(Materials provided begins)

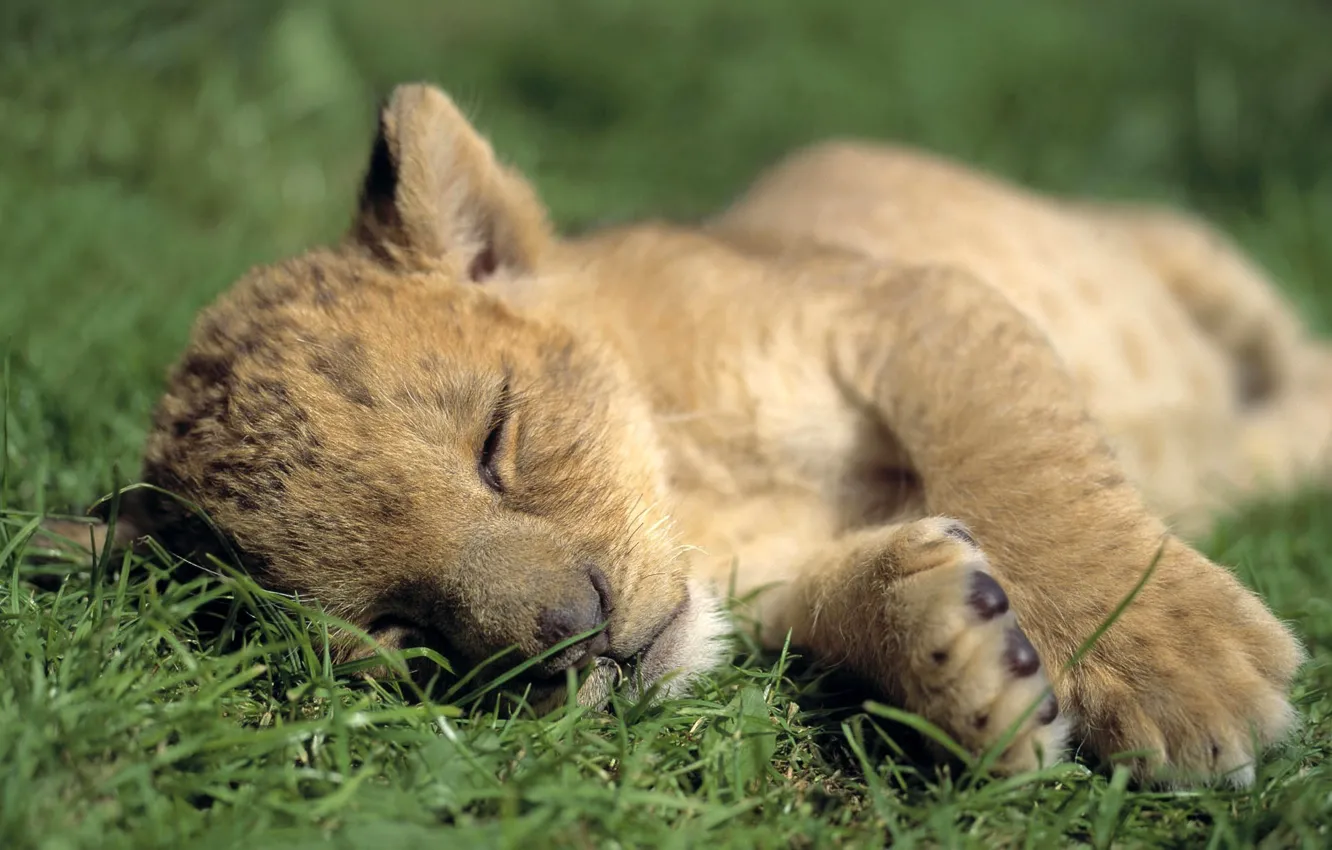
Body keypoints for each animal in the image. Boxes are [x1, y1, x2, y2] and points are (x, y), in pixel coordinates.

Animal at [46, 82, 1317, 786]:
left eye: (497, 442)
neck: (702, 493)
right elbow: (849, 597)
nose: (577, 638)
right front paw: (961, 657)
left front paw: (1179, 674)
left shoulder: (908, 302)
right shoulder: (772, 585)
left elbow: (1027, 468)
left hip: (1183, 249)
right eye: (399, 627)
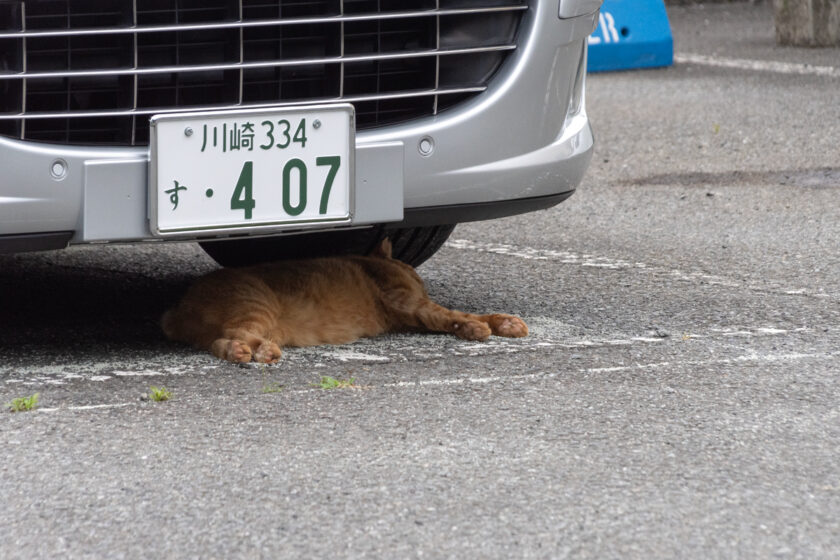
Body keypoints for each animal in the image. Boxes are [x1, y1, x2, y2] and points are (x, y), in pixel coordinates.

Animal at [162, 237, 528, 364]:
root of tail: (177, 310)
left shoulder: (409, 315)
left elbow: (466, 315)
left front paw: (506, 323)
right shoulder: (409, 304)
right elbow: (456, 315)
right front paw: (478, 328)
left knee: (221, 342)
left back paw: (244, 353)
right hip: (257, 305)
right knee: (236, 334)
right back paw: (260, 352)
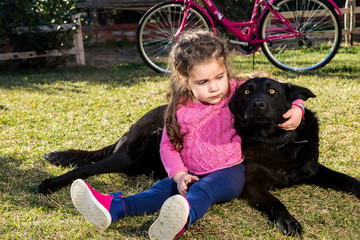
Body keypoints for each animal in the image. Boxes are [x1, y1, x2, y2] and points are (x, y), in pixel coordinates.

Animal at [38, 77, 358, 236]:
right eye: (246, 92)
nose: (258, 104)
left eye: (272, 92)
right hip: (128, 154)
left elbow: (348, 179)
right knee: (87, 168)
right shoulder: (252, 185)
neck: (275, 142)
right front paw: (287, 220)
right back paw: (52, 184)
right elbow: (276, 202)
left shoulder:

(Materials provided ends)

What you are asked to do → Retype every record as it stands. None of the pictures should appear.

Solution to the exercise →
Body keypoints for each animal in the image. Boxes are [x1, y1, x2, y2] and points are (x, y), in pixel coordinates.

Animal at [46, 82, 1317, 786]:
left eye: (497, 442)
neck: (702, 493)
right elbow: (849, 597)
nose: (577, 638)
right front paw: (961, 657)
left front paw: (1179, 674)
left shoulder: (908, 302)
right shoulder: (772, 585)
left elbow: (1027, 468)
left hip: (1183, 249)
right eye: (399, 627)
Body keypoints for each animal in the image. Boxes are [x1, y1, x2, y2] and points are (x, y), in pixel coordinates.

Animal at [162, 237, 528, 364]:
root of tail: (177, 310)
left shoulder: (409, 315)
left elbow: (466, 315)
left front paw: (506, 323)
right shoulder: (409, 304)
right elbow: (456, 315)
right front paw: (478, 328)
left knee: (221, 342)
left back paw: (244, 353)
right hip: (257, 305)
right knee: (236, 334)
right back paw: (260, 352)
Body keypoints for each animal in the image. Boxes are [x1, y1, x2, y2] and points are (x, y), in pixel coordinates.

Animal at [38, 77, 358, 236]:
right eye: (246, 92)
nose: (258, 104)
left eye: (272, 92)
right hip: (128, 154)
left elbow: (348, 179)
right knee: (87, 168)
right shoulder: (252, 185)
neck: (275, 142)
right front paw: (287, 220)
right back paw: (52, 184)
right elbow: (276, 202)
left shoulder:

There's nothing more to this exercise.